Oliver Stone, while having created some of the best films of the past two decades, has never exactly been a sure bet. I love the guy's audacity and a large portion of his filmography (Alexander famously being one of my most adored pieces) but every so often there's a cheesy misstep. Born on the Fourth of July tread the cheese ground rather often, for example. This one, however, is more than a misstep - it's cemented in cheese so deep that even a mutant mouse with razor sharp fangs and a penchant for swiss would have trouble getting to it. It's unfortunate, considering this was the one 9/11 flick I was counting on. In fact, I was a die-hard advocate for it. I thought that Stone, the guy behind historical twist tales like conspiracy-laden JFK, would attack this from a completely new angle and really get into some provocative, artistic territory.
If any storyline centered at ground zero on September 11th, 2001 could play it safe, this is it. Stone's painfully conventional (and at times strangely religious) approach avoids most anything that would put people further on edge than the nature of the subject matter already brings them. Our focal point is beneath the rubble with two Port Authority Police Department officers (Nicolas Cage and Michael Pena) - the two real people who were the final surviving extractions. It is an odd thing to hinge a film on - two guys pinned under cement blocks, trying to comfort one another until apparently imminent death. I could easily see it as a powerful short film, but as a big budget, feature length picture it doesn't work so well.
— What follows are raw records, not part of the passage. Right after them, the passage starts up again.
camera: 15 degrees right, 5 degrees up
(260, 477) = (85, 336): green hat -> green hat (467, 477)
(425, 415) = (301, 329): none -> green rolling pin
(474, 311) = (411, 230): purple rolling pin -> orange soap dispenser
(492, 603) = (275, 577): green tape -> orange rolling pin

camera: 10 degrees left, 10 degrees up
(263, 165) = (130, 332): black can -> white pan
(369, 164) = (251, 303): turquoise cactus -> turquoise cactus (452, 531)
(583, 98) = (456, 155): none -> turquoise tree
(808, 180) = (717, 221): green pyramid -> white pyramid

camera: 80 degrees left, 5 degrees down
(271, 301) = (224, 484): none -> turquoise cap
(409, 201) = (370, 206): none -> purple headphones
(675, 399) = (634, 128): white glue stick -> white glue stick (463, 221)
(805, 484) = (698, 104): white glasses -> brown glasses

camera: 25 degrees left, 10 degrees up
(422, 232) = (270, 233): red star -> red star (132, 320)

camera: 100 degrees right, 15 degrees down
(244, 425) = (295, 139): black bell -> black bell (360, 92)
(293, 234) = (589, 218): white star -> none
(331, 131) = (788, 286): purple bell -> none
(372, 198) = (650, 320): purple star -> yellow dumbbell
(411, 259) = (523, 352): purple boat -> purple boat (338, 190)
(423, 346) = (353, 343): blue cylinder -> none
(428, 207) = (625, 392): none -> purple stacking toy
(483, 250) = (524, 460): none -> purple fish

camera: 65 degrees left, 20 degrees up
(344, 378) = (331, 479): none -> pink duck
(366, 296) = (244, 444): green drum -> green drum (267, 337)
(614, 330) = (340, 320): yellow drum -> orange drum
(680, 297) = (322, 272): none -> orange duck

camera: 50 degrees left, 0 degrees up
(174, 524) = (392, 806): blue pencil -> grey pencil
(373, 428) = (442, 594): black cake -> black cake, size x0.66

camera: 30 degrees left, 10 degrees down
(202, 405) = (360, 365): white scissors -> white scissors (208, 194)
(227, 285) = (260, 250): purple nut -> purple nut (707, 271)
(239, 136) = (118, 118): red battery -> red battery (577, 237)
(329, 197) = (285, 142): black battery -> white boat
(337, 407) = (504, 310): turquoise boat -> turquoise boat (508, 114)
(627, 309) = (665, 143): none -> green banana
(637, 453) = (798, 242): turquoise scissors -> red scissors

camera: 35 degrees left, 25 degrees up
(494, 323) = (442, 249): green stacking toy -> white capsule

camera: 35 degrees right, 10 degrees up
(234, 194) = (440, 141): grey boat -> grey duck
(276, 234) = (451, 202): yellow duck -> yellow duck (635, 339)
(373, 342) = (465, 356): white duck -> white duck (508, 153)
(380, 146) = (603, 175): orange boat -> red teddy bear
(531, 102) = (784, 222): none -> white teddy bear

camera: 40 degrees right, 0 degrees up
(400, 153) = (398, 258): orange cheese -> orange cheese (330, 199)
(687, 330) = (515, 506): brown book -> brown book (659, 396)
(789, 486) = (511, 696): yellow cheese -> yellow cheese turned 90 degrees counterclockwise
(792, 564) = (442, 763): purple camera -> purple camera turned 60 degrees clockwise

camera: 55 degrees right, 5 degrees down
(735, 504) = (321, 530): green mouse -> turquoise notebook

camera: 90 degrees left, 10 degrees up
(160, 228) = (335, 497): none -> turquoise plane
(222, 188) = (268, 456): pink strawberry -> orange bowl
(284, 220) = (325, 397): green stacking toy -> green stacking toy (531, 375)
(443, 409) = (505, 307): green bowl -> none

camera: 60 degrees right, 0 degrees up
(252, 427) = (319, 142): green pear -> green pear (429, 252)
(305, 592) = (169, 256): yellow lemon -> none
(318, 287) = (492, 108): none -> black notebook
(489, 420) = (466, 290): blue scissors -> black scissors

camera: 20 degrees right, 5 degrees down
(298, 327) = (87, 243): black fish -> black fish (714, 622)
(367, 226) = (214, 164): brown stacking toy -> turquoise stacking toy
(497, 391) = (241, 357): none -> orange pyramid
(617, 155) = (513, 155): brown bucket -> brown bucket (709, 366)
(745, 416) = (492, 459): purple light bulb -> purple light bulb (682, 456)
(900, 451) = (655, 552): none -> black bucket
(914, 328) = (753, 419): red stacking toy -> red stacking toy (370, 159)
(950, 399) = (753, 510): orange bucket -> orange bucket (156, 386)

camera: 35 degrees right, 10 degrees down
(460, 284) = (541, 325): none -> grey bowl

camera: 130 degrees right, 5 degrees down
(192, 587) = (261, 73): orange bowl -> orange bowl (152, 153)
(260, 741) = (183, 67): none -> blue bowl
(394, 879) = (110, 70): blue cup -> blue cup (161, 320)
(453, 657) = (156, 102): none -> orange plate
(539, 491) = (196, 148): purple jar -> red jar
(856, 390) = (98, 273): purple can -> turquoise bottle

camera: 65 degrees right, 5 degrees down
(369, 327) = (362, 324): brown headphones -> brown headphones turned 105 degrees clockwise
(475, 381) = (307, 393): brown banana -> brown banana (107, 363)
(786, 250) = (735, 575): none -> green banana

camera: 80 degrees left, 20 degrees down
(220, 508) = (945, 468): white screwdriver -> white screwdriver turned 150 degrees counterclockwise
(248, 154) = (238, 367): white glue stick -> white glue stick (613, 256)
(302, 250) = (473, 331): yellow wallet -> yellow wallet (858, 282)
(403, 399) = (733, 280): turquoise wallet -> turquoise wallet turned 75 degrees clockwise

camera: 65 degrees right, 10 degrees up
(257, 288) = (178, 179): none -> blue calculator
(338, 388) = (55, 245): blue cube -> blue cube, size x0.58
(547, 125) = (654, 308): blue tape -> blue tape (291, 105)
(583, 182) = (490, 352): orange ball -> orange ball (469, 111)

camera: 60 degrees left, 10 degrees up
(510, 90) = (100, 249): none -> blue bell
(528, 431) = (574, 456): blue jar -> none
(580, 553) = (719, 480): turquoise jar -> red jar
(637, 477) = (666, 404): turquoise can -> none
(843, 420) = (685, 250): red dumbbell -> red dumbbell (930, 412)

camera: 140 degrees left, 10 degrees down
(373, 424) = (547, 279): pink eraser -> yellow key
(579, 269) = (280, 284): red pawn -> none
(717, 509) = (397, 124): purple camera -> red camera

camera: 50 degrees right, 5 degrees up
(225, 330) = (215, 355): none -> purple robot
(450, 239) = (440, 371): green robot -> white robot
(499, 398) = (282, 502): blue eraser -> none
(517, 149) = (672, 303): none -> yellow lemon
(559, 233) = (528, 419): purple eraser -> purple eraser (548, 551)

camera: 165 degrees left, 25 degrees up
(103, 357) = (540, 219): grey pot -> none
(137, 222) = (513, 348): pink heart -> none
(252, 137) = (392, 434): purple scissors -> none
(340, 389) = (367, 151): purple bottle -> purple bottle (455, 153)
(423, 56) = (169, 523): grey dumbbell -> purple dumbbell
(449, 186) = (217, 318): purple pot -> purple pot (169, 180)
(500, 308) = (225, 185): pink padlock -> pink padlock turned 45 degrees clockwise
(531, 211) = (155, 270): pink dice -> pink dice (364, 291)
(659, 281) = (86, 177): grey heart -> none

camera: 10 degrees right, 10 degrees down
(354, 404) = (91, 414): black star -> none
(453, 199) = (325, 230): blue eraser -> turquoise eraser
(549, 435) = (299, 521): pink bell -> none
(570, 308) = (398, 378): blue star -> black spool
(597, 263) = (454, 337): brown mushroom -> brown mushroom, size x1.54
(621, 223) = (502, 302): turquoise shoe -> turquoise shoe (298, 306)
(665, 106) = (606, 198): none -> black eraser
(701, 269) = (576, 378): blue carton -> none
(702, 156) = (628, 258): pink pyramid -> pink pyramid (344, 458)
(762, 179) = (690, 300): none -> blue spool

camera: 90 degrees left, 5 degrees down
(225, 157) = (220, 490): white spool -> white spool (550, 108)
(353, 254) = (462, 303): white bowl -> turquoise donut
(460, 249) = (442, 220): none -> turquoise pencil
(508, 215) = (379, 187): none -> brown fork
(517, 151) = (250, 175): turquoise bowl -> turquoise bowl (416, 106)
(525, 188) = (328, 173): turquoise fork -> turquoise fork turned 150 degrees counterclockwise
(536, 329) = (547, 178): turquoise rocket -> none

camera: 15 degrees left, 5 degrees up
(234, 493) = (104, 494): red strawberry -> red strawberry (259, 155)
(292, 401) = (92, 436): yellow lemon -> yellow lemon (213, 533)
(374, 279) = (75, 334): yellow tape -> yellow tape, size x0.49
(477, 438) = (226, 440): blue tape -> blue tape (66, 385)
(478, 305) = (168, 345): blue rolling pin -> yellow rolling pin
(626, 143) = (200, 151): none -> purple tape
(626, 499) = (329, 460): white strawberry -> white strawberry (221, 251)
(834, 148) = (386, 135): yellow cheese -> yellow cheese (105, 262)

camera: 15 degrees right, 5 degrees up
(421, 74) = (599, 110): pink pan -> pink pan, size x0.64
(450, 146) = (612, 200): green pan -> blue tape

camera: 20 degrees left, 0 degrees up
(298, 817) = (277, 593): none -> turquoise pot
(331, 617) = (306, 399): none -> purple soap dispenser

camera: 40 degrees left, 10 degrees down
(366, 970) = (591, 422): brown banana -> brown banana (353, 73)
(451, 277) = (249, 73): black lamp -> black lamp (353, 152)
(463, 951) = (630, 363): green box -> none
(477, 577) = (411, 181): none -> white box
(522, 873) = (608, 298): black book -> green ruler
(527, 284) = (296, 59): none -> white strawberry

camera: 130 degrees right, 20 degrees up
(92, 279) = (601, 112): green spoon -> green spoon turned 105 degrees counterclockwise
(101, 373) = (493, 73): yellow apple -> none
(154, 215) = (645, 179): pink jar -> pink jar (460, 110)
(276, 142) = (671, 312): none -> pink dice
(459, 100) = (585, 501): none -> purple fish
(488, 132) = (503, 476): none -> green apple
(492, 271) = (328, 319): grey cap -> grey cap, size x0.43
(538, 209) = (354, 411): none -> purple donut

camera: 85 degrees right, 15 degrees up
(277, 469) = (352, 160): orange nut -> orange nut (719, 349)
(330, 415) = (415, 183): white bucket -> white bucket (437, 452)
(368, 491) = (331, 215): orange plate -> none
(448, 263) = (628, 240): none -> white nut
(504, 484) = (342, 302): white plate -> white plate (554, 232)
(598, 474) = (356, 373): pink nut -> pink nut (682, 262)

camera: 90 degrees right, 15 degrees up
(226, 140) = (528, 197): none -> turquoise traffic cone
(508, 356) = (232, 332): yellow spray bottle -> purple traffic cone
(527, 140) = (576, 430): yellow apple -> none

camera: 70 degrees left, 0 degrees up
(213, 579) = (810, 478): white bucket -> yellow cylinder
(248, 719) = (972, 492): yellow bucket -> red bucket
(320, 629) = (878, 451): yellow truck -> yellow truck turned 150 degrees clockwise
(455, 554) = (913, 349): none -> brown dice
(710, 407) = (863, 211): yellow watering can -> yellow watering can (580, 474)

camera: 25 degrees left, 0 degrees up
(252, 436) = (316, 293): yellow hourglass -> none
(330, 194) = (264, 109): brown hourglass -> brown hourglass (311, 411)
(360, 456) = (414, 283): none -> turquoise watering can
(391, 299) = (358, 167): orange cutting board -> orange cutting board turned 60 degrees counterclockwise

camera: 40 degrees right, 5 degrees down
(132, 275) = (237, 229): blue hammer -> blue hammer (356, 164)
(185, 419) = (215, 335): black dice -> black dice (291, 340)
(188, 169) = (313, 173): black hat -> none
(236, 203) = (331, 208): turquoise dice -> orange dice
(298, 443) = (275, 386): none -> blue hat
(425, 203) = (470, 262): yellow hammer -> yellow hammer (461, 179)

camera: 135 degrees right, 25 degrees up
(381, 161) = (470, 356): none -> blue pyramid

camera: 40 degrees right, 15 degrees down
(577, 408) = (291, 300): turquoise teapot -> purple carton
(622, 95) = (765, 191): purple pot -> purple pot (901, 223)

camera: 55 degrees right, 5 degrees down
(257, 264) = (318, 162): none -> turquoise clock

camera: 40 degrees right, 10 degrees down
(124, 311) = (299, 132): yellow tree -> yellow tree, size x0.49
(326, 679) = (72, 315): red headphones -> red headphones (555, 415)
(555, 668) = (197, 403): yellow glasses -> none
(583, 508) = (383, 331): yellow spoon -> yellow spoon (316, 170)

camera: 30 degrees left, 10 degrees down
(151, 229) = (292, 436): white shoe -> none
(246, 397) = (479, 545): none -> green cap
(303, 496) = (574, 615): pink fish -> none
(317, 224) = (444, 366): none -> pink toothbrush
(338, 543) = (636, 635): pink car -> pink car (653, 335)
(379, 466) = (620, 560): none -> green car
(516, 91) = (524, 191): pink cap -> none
When we're not underground with the two officers we're in brightly lit, mellodramatic scenes about their families. During production I was impressed to see such names as Maggie Gylenhaal and Maria Bello attached to such a potentially controversial project. In viewing these family scenes, however, we're subjected to the worst cliches of the entire piece that stand in my eyes as blotches on both actresses' records.
All in all, this is far from being a worthy or even memorable experience. It refutes my entire argument for seeing it by becoming a banal retread of contrived emotion that belongs on the Hallmark channel.